UHC is an important global dimension [63]. However, most of low-and middle-income countries (LMIC) have not achieved UHC [64]. Moreover, older adults usually have greater need and require different approaches to health care, but are often less able to pay for services [65]. Population aging is a critical challenge to achiever UHC for LMIC [66]. The findings of this study distinguished main barriers to universal access to health care among the mid-aged and elderly from supply-side. This may have implications on how to realign health financing and resources to meet for UHC targets for LMIC.
Limitations
This study has several limitations. First, our analysis used a cross-sectional study design and the results cannot infer causality. Future studies on causal pathways are needed to reveal how health system characteristics influence health care utilization. Second, the measurement of contextual variables was conducted at the provincial level, because data on the county level were not available through the published health statistical yearbook. This may lead to underestimating the associations of health system characteristics and health care utilization. Health system characteristics should be measured at the county level or community level in future studies to capture the within-cluster correlation and contextual effects. Third, the sample size in six provinces was lower than 300, which may impact the representativeness of samples at provincial level. This may also lead to underestimating the associations of health system characteristics and health care utilization. Forth, the CHARLS data were mainly self-reported, which may create self-report bias in presence of chronic disease and recall bias in household consumption expenditure.
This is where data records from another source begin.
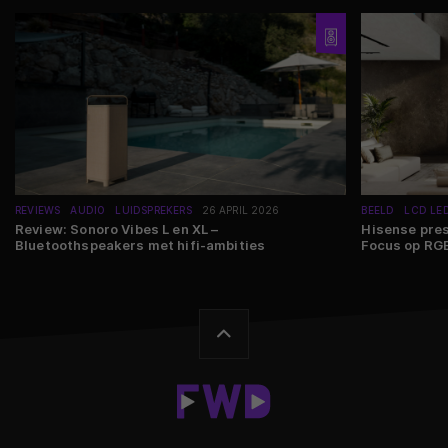
REVIEWS
AUDIO
LUIDSPREKERS
26 APRIL 2026
BEELD
LCD LED
Review: Sonoro Vibes L en XL –
Hisense pres
Bluetoothspeakers met hifi-ambities
Focus op RG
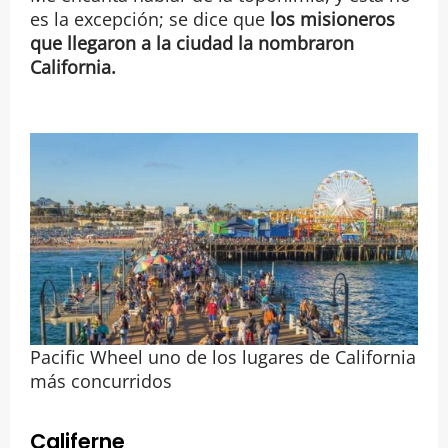
es la excepción; se dice que
los misioneros
que llegaron a la ciudad la nombraron
California.
Pacific Wheel uno de los lugares de California
más concurridos
Califerne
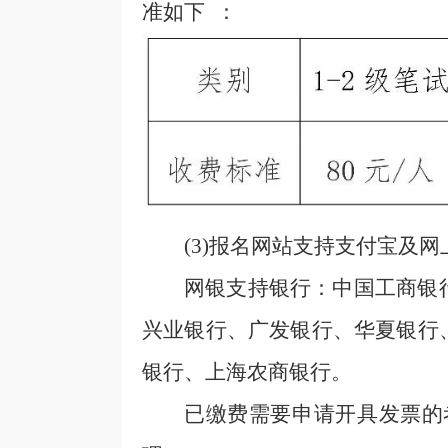
准如下
：
(3)
报名网站支持支付宝及网
网银支持银行：中国工商银
兴业银行、广发银行、华夏银行
银行、上海农商银行。
已缴费需要申请开具发票的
The study suggests that large gaps in availability of health resources, health care price and affordability exist across provinces in China. The share of OOP payment as THE and the price of health care play an important role in health care utilization among aging population in China. High OOP and health care price are major financial barriers to accessing health care among the mid-aged and elderly. To improve equal access to health care among the mid-aged elderly, China should allocate health resource according to need-based planning. Most importantly, China should take more priority measures to eliminate the affordability barriers in next phase of health system reforms, such as decreasing the coinsurance rate to reduce the OOP payment share, reforming provider payment methods to control increments in health care prices, and expanding health insurance coverage in vulnerable groups.